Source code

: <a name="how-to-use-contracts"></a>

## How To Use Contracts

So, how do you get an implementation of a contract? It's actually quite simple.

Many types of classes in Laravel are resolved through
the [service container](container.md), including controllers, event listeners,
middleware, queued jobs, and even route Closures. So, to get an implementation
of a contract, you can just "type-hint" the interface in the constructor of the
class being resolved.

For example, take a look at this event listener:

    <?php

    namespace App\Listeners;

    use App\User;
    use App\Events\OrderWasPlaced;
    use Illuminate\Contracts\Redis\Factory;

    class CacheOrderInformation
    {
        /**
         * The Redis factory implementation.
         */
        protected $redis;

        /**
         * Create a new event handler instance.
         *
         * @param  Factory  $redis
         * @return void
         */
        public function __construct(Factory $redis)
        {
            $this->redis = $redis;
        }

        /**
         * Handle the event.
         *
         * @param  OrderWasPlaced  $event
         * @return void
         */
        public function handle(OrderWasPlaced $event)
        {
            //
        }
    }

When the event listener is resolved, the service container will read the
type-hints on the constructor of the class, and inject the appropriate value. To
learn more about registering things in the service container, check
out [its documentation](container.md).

____________________

#### Activity:
Rewrite the items with every "service container" changed to "IoC container" and nothing else altered.

#### Completed task:
Source code

: <a name="how-to-use-contracts"></a>

## How To Use Contracts

So, how do you get an implementation of a contract? It's actually quite simple.

Many types of classes in Laravel are resolved through
the [IoC container](container.md), including controllers, event listeners,
middleware, queued jobs, and even route Closures. So, to get an implementation
of a contract, you can just "type-hint" the interface in the constructor of the
class being resolved.

For example, take a look at this event listener:

    <?php

    namespace App\Listeners;

    use App\User;
    use App\Events\OrderWasPlaced;
    use Illuminate\Contracts\Redis\Factory;

    class CacheOrderInformation
    {
        /**
         * The Redis factory implementation.
         */
        protected $redis;

        /**
         * Create a new event handler instance.
         *
         * @param  Factory  $redis
         * @return void
         */
        public function __construct(Factory $redis)
        {
            $this->redis = $redis;
        }

        /**
         * Handle the event.
         *
         * @param  OrderWasPlaced  $event
         * @return void
         */
        public function handle(OrderWasPlaced $event)
        {
            //
        }
    }

When the event listener is resolved, the IoC container will read the
type-hints on the constructor of the class, and inject the appropriate value. To
learn more about registering things in the IoC container, check
out [its documentation](container.md).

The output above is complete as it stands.